## Data in this exercise
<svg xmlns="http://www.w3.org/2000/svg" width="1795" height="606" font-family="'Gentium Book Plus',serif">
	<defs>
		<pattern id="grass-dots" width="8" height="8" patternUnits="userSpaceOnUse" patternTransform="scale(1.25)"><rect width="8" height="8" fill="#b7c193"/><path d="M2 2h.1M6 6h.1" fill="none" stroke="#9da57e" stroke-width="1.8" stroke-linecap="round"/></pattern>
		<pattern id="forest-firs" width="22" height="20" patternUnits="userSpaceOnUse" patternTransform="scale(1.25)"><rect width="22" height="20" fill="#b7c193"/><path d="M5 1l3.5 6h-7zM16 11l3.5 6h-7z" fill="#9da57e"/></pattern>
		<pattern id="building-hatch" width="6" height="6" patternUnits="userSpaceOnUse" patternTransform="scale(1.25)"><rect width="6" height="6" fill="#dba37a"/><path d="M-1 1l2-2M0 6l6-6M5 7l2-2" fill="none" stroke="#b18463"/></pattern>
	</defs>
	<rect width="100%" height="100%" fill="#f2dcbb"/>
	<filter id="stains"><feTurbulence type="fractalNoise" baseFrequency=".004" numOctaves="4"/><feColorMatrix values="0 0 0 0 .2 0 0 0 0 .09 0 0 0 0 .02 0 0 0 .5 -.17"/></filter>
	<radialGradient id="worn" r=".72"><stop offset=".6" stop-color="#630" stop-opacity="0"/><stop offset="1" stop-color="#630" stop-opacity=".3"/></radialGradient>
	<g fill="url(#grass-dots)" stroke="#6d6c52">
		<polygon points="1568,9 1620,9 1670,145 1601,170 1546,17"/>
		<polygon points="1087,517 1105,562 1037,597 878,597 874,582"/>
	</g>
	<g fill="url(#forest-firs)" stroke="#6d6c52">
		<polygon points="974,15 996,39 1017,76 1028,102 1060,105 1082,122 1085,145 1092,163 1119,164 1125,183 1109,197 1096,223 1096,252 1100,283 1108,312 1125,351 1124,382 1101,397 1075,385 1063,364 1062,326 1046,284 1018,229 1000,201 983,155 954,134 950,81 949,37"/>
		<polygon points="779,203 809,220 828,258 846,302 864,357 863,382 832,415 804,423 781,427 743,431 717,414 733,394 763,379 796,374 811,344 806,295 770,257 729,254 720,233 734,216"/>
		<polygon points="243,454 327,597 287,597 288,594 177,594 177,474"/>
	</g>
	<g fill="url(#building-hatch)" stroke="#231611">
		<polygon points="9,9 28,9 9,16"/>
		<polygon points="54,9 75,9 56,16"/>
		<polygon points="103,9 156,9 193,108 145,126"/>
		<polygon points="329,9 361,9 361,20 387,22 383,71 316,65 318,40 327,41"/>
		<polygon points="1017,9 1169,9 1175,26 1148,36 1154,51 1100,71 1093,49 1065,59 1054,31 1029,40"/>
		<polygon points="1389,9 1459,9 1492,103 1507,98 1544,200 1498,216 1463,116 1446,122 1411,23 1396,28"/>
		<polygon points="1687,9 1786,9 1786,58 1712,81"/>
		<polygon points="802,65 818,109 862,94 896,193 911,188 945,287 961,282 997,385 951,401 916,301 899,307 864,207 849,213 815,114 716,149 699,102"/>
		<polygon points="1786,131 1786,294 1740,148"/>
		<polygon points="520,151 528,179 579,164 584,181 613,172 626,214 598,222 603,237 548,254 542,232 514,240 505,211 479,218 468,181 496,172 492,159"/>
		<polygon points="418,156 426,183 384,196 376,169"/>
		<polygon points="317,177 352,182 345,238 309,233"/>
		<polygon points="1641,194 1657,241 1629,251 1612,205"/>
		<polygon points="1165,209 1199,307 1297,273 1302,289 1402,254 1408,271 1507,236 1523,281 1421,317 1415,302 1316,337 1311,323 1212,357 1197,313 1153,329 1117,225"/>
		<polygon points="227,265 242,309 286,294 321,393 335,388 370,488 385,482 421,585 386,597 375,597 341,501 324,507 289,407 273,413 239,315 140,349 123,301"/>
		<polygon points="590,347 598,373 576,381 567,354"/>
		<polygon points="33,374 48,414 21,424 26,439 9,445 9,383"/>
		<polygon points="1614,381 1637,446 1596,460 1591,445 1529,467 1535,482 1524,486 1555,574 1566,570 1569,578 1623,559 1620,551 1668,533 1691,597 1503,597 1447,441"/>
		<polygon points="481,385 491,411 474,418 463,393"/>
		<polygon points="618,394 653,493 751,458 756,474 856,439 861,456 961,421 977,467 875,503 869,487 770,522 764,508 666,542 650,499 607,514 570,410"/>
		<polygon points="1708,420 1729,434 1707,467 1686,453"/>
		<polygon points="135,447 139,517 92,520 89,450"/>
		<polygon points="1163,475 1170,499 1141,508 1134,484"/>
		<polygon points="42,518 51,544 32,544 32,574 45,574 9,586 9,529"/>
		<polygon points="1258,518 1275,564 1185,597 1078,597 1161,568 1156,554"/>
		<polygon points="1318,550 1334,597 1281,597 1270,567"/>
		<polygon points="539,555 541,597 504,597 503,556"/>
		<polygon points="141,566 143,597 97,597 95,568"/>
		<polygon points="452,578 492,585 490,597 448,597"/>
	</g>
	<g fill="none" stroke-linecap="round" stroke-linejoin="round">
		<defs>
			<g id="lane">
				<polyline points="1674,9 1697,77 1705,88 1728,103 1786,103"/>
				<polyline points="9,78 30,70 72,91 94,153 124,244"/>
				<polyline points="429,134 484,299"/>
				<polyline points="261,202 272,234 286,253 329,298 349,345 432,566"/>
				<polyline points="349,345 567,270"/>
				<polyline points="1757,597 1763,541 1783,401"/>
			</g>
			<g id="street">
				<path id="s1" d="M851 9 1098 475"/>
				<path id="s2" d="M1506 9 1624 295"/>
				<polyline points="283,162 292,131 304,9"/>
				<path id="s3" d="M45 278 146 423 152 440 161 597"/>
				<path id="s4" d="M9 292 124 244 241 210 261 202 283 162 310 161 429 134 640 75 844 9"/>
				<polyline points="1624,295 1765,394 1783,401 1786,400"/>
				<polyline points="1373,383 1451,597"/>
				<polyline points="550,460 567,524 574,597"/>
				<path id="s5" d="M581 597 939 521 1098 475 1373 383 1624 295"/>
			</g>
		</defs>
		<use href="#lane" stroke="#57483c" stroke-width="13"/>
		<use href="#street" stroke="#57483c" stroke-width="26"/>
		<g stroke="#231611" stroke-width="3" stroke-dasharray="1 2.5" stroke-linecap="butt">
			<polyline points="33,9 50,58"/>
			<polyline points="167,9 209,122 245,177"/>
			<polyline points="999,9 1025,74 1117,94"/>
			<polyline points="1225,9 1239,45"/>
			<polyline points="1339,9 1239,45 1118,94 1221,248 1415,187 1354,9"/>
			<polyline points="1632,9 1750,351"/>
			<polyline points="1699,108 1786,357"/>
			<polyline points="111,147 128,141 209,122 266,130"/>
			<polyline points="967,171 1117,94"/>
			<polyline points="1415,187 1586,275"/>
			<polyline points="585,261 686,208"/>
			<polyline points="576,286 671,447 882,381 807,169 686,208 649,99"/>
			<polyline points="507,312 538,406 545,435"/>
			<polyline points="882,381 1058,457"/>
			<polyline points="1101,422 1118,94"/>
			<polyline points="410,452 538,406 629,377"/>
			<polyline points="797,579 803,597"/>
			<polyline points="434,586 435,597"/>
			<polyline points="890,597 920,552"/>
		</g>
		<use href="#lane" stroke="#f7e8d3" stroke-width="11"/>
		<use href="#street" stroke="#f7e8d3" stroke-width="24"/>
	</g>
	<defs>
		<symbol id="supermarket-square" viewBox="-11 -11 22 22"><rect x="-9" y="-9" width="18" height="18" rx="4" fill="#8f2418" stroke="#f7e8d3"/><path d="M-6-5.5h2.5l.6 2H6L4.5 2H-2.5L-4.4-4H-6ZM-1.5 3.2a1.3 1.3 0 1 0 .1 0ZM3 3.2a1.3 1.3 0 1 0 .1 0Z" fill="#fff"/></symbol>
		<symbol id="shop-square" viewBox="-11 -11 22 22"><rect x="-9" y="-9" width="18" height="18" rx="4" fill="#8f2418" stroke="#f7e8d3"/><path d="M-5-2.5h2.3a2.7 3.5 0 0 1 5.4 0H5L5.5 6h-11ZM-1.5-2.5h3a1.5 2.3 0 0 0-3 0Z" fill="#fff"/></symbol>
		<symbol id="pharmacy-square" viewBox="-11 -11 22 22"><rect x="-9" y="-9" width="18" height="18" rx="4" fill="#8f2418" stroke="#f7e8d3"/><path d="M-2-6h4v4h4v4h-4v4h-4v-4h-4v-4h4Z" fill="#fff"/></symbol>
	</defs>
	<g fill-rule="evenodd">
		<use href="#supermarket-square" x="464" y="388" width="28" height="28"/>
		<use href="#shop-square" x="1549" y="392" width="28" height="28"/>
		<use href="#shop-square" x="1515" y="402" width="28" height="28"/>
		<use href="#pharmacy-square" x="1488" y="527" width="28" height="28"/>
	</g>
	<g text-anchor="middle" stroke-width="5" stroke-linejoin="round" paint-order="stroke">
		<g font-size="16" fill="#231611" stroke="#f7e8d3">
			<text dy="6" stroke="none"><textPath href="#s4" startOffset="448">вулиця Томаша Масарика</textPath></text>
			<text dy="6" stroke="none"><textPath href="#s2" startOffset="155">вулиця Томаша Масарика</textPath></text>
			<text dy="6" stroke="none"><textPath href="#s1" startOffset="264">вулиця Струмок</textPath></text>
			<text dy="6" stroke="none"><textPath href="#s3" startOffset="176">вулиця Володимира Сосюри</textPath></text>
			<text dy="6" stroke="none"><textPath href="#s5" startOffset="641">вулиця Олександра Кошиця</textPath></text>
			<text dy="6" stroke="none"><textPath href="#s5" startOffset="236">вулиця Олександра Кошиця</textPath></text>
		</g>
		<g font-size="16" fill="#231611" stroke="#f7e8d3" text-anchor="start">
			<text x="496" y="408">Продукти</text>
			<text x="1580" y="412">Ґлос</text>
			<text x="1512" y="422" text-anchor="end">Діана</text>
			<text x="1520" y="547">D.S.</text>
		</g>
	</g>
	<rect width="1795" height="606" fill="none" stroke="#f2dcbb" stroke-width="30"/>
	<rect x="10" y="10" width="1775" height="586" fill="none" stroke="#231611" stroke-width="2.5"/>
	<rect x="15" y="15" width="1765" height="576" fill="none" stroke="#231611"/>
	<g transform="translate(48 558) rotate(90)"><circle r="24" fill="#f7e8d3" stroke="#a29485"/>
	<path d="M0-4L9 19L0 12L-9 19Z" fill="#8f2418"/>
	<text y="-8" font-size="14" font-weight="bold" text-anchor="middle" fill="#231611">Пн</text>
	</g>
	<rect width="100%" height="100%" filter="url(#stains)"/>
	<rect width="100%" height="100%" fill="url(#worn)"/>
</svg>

## What to do
Scan the data above and copy every line with "middle" in it.

## Solved exercise
	<g text-anchor="middle" stroke-width="5" stroke-linejoin="round" paint-order="stroke">
	<text y="-8" font-size="14" font-weight="bold" text-anchor="middle" fill="#231611">Пн</text>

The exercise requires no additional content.